WHAT THIS TASK INVOLVES
Copy every line of text in the material below word for word, keeping each line break in place. Omit the pictures from your copy.

RECORDS SUPPLIED
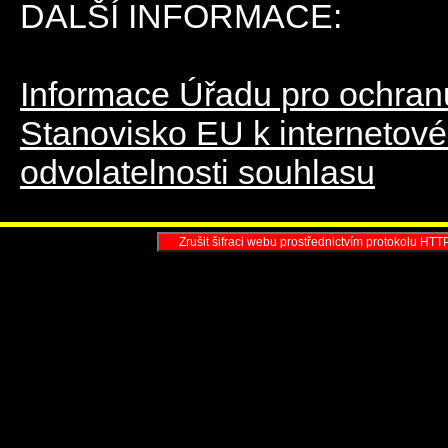
DALŠÍ INFORMACE:
Informace Úřadu pro ochra
Stanovisko EU k internetové
odvolatelnosti souhlasu
Zrušit šifraci webu prostřednictvím protokolu HTT
Profesionální k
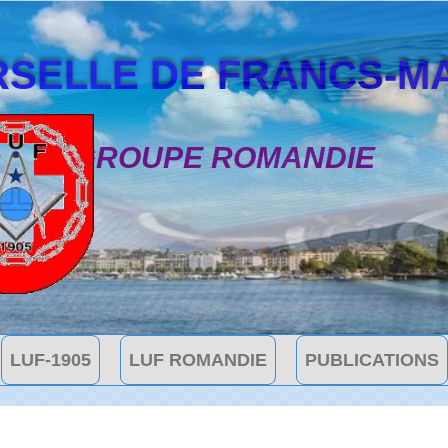
SELLE DE FRANCS-MAÇON
GROUPE ROMANDIE
LUF-1905
LUF ROMANDIE
PUBLICATIONS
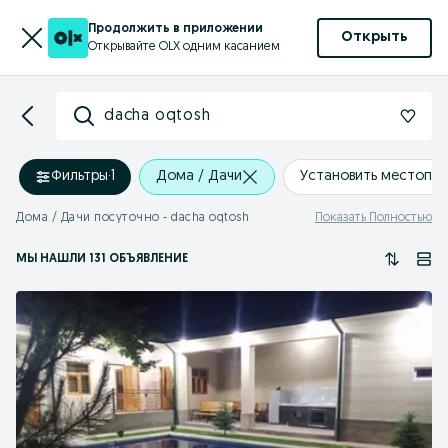
Продолжить в приложении
Открыть
Открывайте OLX одним касанием
dacha oqtosh
Фильтры
·
1
Дома / Дачи
Установить местопо
Дома / Дачи посуточно - dacha oqtosh
Показать Полностью
МЫ НАШЛИ 131 ОБЪЯВЛЕНИЕ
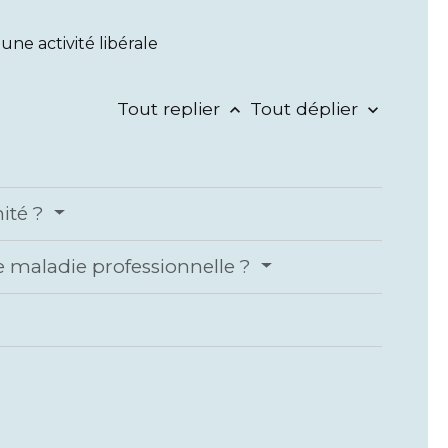
une activité libérale
Tout replier
Tout déplier
keyboard_arrow_up
keyboard_arrow_down
nité ?
de maladie professionnelle ?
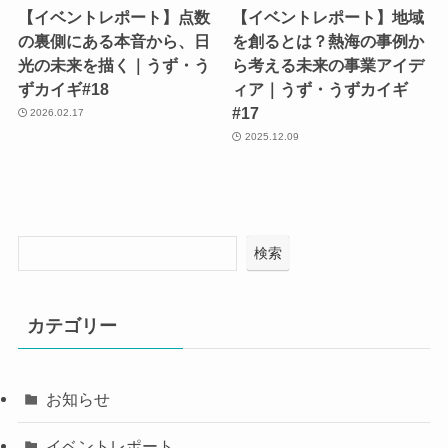
【イベントレポート】点数
【イベントレポート】地域
の裏側にある本音から、日
を創るとは？熱海の事例か
光の未来を描く｜うず・う
ら考える未来の事業アイデ
ずカイギ#18
ィア｜うず・うずカイギ
#17
2026.02.17
2025.12.09
検索
カテゴリー
お知らせ
イベントレポート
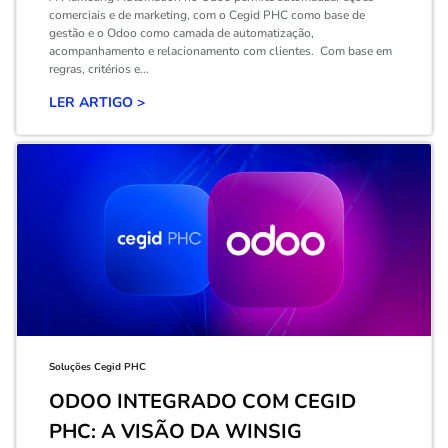
comerciais e de marketing, com o Cegid PHC como base de
gestão e o Odoo como camada de automatização,
acompanhamento e relacionamento com clientes. Com base em
regras, critérios e...
LER ARTIGO >
Soluções Cegid PHC
ODOO INTEGRADO COM CEGID
PHC: A VISÃO DA WINSIG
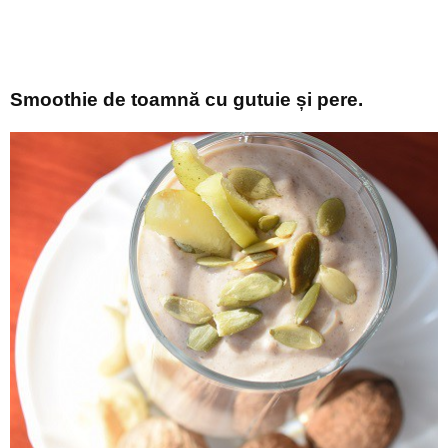
Smoothie de toamnă cu gutuie și pere.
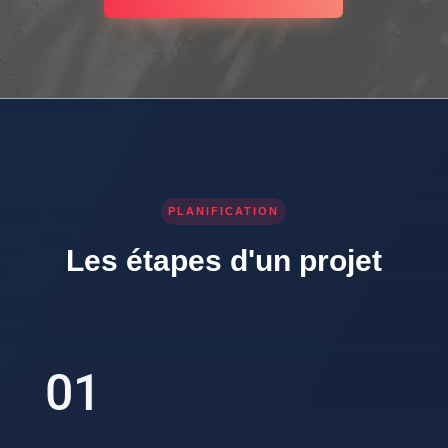
PLANIFICATION
Les étapes d'un projet
01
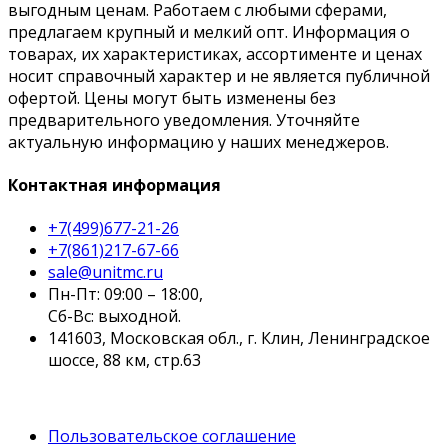
выгодным ценам. Работаем с любыми сферами,
предлагаем крупный и мелкий опт. Информация о
товарах, их характеристиках, ассортименте и ценах
носит справочный характер и не является публичной
офертой. Цены могут быть изменены без
предварительного уведомления. Уточняйте
актуальную информацию у наших менеджеров.
Контактная информация
+7(499)677-21-26
+7(861)217-67-66
sale@unitmc.ru
Пн-Пт: 09:00 – 18:00,
Сб-Вс: выходной.
141603, Московская обл., г. Клин, Ленинградское
шоссе, 88 км, стр.63
Пользовательское соглашение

COMPLETED TASK
DALŠÍ INFORMACE:
Informace Úřadu pro ochra
Stanovisko EU k internetové
odvolatelnosti souhlasu
Zrušit šifraci webu prostřednictvím protokolu HTT
Profesionální k
SELLE DE FRANCS-MAÇON
GROUPE ROMANDIE
LUF-1905
LUF ROMANDIE
PUBLICATIONS
Продолжить в приложении
Открыть
Открывайте OLX одним касанием
dacha oqtosh
Фильтры
·
1
Дома / Дачи
Установить местопо
Дома / Дачи посуточно - dacha oqtosh
Показать Полностью
МЫ НАШЛИ 131 ОБЪЯВЛЕНИЕ
une activité libérale
Tout replier
Tout déplier
keyboard_arrow_up
keyboard_arrow_down
nité ?
de maladie professionnelle ?
【イベントレポート】点数
【イベントレポート】地域
の裏側にある本音から、日
を創るとは？熱海の事例か
光の未来を描く｜うず・う
ら考える未来の事業アイデ
ずカイギ#18
ィア｜うず・うずカイギ
#17
2026.02.17
2025.12.09
検索
カテゴリー
お知らせ
イベントレポート
comerciais e de marketing, com o Cegid PHC como base de
gestão e o Odoo como camada de automatização,
acompanhamento e relacionamento com clientes. Com base em
regras, critérios e...
LER ARTIGO >
Soluções Cegid PHC
ODOO INTEGRADO COM CEGID
PHC: A VISÃO DA WINSIG
Smoothie de toamnă cu gutuie și pere.
PLANIFICATION
Les étapes d'un projet
01
выгодным ценам. Работаем с любыми сферами,
предлагаем крупный и мелкий опт. Информация о
товарах, их характеристиках, ассортименте и ценах
носит справочный характер и не является публичной
офертой. Цены могут быть изменены без
предварительного уведомления. Уточняйте
актуальную информацию у наших менеджеров.
Контактная информация
+7(499)677-21-26
+7(861)217-67-66
sale@unitmc.ru
Пн-Пт: 09:00 – 18:00,
Сб-Вс: выходной.
141603, Московская обл., г. Клин, Ленинградское
шоссе, 88 км, стр.63
Пользовательское соглашение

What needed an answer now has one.